## TEXT SHOWN
┄┄┄┄┄┄

Spring Break, Dogs, and an Occupational Hazard

The kids had spring break last week. GUESS WHERE WE WENT?!

Nowhere.

We don't travel on spring break. At least we haven't up to this point with the kids. Yes, we do travel with them, but we pull them out of school. Why? Because that's when the flights are open. Traveling to and from Cancun in first class doesn't happen in March...but, it does in January. Let me re-word that...there aren't open seats traveling to and from Cancun in march, therefore we avoid it. And who wants to pay for tickets?!

Steve had a couple days off last week, so he took the kids to his parent's for a night. Meanwhile I boozed it up with a couple friends.


The kids are also involved in a couple day camps, so their week wasn't full of only video games and YouTube videos.

Steve bid for spring break off in 2019, and got it. So, we will actually be traveling next March. But, it won't be anywhere via non-reving. We are thinking about driving to a cruise port, which is totally do-able. Or, I suppose we could buy revenue tickets. Could we actually bring ourselves to do that?



***

This summer will mark 2 years since we got our awesome dog, Niko. He's a 2 year old labradooble, and he's awesome.


Steve and I got our first dogs, Lexi and Cali, shortly after we moved into our first home. They were both rescue dogs, and were great. They both passed about 2 years ago. We told ourselves that we would pursue another dog after a kitchen remodel and a trip to Europe.

We wanted to keep with the rescue route, since the cause is so great. Steve wanted a "doodle," either a golden or lab. The no-hair thing was a must for him, so we researched a lot.

The kids and I saw a goldendoodle from a rescue group. But, there was just something about him that didn't make me 100% comfortable with the kids. I passed. And then I started to have concern about a rescue with the kids. Not knowing a dog's history scared me. Dogs are animals. I was very mindful of that. With our first dogs, we had years of getting to know them before introducing kids.

After considering other adoption ideas, like adopting a mamma from a breeder after she was done with her puppies, I had the bright idea to look at craigslist. And wouldn't you know it, we found Niko.

He was purchased at a pet store, a sweet little black thing. And then at 5 months, he was pushing 50 pounds. Not to mention this dog NEEDS work. The previous family simply couldn't handle him anymore (size and activity). Enter our family. After a quick meet-and-greet, we took to Niko instantly. He took to us. We re-homed him.

I give you all this background to lead up to my point...the pilot wife and the dog.

When we first got Niko, Steve was all, "this is going to be my dog, I know it." And when I posted things like this when we first got him, I thought it would be that way:


Not so much.

This dog is attached to me. Like, super duper attached to me.

I love it.

I also hate it.

Take Saturday morning, for example. To note, I walk Niko every morning, and most evenings. When I wake up, we walk, then I feed him. That's his routine. So, on Saturday morning Steve was the first out of bed. He let Niko out, then fed him. Niko didn't eat, but rather came back up into my bedroom and stayed next to my bed. He put his paws on the bed to see if I was awake a couple times. I hid under the covers trying to act asleep. The dog would.not.leave.my.side until I got out of bed. Then we went downstairs, and then he proceeded to eat. So much for me sleeping in.

I'm the alpha. Niko is my shadow everywhere I go. Including the bathroom! It's like having a toddler in the house again.

┄┄┄┄┄┄

## STORED DATA
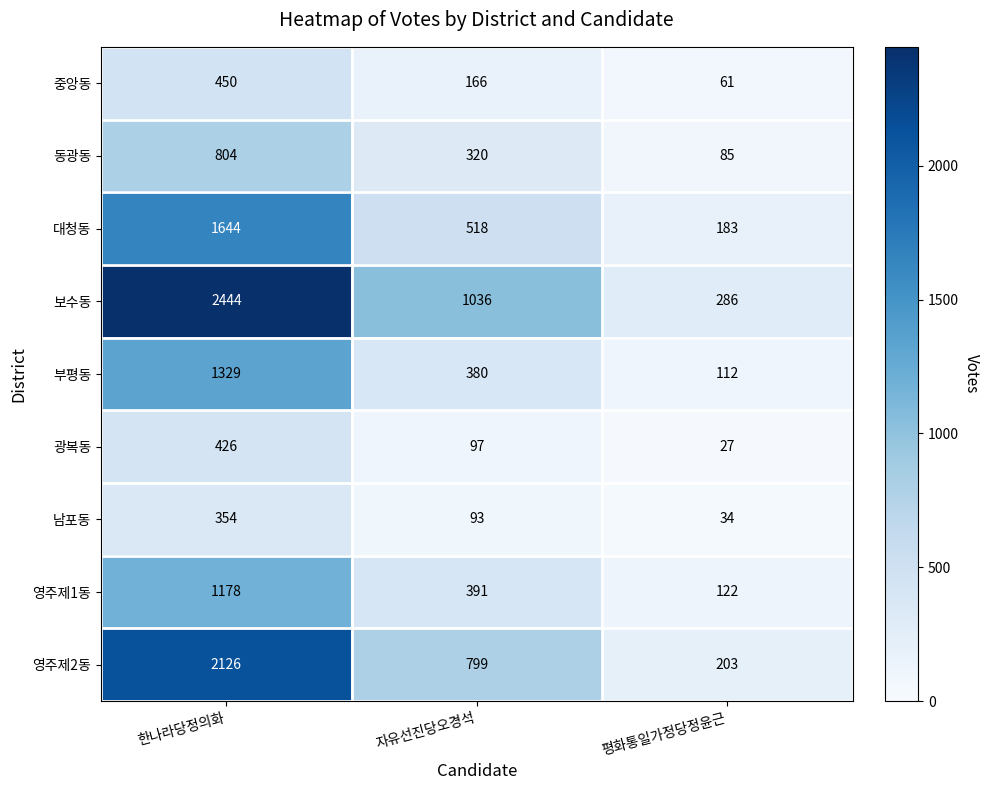

What is the minimum value shown in the chart?

27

┄┄┄┄┄┄

## QUESTIONS ON THE MATERIAL
a: Duplicate the blog post on spring break and dogs, everything from "Steve bid for" down to "to do that?".
b: According to the blog post on spring break and dogs, why does the family not travel over spring break?
c: Resume the blog post on spring break and dogs from where it stops.
The listing plays no part here.

## RESULTS FOR THE EXERCISE
a:
Steve bid for spring break off in 2019, and got it. So, we will actually be traveling next March. But, it won't be anywhere via non-reving. We are thinking about driving to a cruise port, which is totally do-able. Or, I suppose we could buy revenue tickets. Could we actually bring ourselves to do that?

b: The flights aren't open then; there aren't open seats to and from Cancun in March. So they avoid it and take the kids out of school to travel in January, when seats are available, rather than pay for tickets.

c:
So, I guess this is a warning, of sorts, to pilot wives out there: if you have a dog, chances are he/she will be your shadow, too.

There are times when I get pissy at Steve when it comes to Niko. Because I'm the one running the show when Steve's gone, I feel there are times that I'm taken from granted when Steve's home, and the dog chores stay mine. Sometimes a break is nice. Take the other morning when I was quite hungover, and I finally made my way downstairs around 11am. I asked if Niko had been fed. He hadn't. Steve forgot to feed the dog! Or there are nights when I would like Steve to be the one to walk the dog. But, it ends up being me...again...for whatever reason.

Now, I do have to add that Steve can also be great with Niko. He takes Niko on runs, and will play fetch, and walk him, and take him on trips in the car. Even this morning, I got up a bit late because we were at a basketball game until quite late. Niko, as usual, wanted to get up at 6:40 and put his front paws on my side of the bed. Steve took him outside, and fed him, and let me sleep a bit longer. On their way back up to the bedroom Niko, once again, put his paws on my side of the bed....and Steve had a talking-to with him, "Niko, let her sleep. I will take you on a run later today. But, for now just lay down." And he listened...honest to goodness! He calmed down, went to his dog bed, and stayed there until I woke up.


***

It seems like Steve has been working a lot lately.

On top of that, we hosted Easter last weekend and family was in town for a couple nights.

On top of that, Steve has been having very early shows and very late returns. This means his work bleeds into his days off a bit. When his "go" is 6am and his alarm is 3am, this means an early bedtime. When he gets home at 00:30, that means he is cranky when he wakes up and pretty much stays that way all day. So, in a way, a 4-day trip seems like a 6-day trip.

Oh, let's add that he will be working 2 Sundays this month, which totally cuts into family time.

Oh, how could I forget...right before Easter both sump pumps failed in our basement. Steve was going to take the kids to the Aquarium, but he was stuck replacing them and cleaning up the mess. His time home was spent working on an urgent project.

Having said all that, it's at times like this where I don't feel like I have a husband. Call it an occupational hazard.

It isn't like we are in a fight or anything. We're actually in a good place. It's just that when your husband is seemingly away more than he is home, you feel detached from him. At times like this you are just living your life and going through the day-to-day stuff on auto-pilot...the time to rekindle your flame will come another day.

This, too, shall pass. We'll get back on track soon enough, I'm sure. That's where this whole pilot thing isn't just a job...it's a lifestyle. It takes a strong relationship to be able to ride these waves. For sure!!